In particular, the examination of an agreement for the purposes of determining whether it contributes to the improvement of the production or distribution of goods or to the promotion of technical or economic progress, and whether that agreement generates appreciable objective advantages, must be undertaken in the light of the factual arguments and evidence provided in connection with the request for exemption under Article 81(3) EC. Such an examination may require the nature and specific features of the sector concerned by the agreement to be taken into account if its nature and those specific features are decisive for the outcome of the analysis. Taking those matters into account does not mean that the burden of proof is reversed, but merely ensures that the examination of the request for exemption is conducted in the light of the appropriate factual arguments and evidence provided by the party requesting the exemption.
(see paras 82-83, 102-103)
8. When dealing with an application for annulment of a decision by the Commission taken in response to a request for exemption under Article 81(3) EC, the Community judicature carries out a restricted review of its merits. In the course of such a review, it may, in particular, ascertain whether the Commission provided sufficient reasons with regard to the factual arguments and relevant evidence submitted by the applicant in support of its request for exemption. When the Commission has not provided reasons in relation to one of the conditions laid down in Article 81(3) EC, the Court of First Instance must examine whether or not the statement of reasons in the Commission’s decision relating to that condition is, from an overall perspective, sufficient. Such an approach is fully in keeping with the principle that the review by the Community judicature of complex economic assessments made by the Commission is necessarily confined to verifying whether the rules on procedure and on the statement of reasons have been complied with, whether the facts have been accurately stated and whether there has been any manifest error of assessment or misuse of powers. It is not for the Community judicature to substitute its economic assessment for that of the institution which adopted the decision whose legality it is requested to review.
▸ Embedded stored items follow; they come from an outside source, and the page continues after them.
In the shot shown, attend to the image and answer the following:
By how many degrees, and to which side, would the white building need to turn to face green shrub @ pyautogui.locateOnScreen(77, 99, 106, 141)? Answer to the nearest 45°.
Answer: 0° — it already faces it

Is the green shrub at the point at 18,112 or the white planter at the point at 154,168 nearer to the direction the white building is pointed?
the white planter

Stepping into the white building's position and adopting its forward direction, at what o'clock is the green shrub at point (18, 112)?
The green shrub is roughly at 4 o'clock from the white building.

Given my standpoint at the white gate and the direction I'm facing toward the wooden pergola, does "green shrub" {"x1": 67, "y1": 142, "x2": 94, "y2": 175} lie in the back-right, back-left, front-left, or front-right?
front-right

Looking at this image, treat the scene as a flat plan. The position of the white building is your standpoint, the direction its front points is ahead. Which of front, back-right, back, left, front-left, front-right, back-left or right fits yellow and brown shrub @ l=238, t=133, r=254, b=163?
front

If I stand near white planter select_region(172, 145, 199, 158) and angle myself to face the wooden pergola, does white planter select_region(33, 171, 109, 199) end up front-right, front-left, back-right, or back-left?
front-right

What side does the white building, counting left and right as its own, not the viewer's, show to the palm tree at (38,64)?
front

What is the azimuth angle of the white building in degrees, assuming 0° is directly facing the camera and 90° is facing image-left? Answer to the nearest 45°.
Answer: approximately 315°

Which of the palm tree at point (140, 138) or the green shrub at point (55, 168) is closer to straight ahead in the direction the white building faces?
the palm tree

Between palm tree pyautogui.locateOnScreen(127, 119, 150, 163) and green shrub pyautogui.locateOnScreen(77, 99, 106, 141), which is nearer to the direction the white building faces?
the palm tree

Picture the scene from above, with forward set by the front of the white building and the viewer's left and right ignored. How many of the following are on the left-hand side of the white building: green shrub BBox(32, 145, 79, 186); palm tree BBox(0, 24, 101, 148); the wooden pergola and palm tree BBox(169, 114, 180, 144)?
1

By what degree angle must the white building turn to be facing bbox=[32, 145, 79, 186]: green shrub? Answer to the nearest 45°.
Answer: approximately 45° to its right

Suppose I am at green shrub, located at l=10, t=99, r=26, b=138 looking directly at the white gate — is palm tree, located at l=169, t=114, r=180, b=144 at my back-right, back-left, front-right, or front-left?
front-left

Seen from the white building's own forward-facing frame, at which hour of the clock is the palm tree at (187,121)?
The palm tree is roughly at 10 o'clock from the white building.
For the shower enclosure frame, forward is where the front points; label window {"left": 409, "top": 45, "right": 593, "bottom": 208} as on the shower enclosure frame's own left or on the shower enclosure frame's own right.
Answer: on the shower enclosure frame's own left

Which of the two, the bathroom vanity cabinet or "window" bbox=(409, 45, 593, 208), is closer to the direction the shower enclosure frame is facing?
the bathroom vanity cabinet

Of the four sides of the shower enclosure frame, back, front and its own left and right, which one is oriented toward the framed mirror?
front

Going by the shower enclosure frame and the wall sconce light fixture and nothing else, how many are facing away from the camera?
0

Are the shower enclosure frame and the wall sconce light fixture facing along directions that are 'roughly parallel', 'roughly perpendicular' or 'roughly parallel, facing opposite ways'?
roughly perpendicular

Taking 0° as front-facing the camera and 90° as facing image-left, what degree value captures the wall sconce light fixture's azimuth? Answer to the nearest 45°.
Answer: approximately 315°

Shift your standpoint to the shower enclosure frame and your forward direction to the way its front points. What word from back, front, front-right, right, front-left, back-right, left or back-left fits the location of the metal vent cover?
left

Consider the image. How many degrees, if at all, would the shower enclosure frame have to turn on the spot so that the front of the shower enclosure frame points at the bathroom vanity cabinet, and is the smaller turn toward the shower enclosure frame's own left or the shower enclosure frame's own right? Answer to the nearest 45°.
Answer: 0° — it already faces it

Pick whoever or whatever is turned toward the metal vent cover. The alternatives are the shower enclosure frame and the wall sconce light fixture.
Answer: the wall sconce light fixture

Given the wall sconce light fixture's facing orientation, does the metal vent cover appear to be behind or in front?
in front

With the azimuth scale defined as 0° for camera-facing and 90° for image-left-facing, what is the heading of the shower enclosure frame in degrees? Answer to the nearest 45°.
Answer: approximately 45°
(see paras 84-86, 146-148, 163-164)
9. In order to be exempted under Article 81(3) EC, an agreement must contribute to improving the production or distribution of goods or to promoting technical or economic progress. That contribution is identified, not with all the advantages which the undertakings participating in the agreement derive from it as regards their activities, but with appreciable objective advantages of such a kind as to compensate for the resulting disadvantages for competition.
An exemption granted for a specified period may require a prospective analysis regarding the occurrence of the advantages associated with the agreement, and it is therefore sufficient for the Commission, on the basis of the arguments and evidence in its possession, to arrive at the conviction that the occurrence of the appreciable objective advantage is likely in order to presume that the agreement entails such an advantage.
The Commission’s approach may therefore entail ascertaining whether, in the light of the factual arguments and the evidence provided, it seems more likely either that the agreement in question must make it possible to obtain appreciable advantages or that it will not.
Furthermore, the existence of an appreciable objective advantage does not necessarily suppose that all the additional funds must be invested in research and development.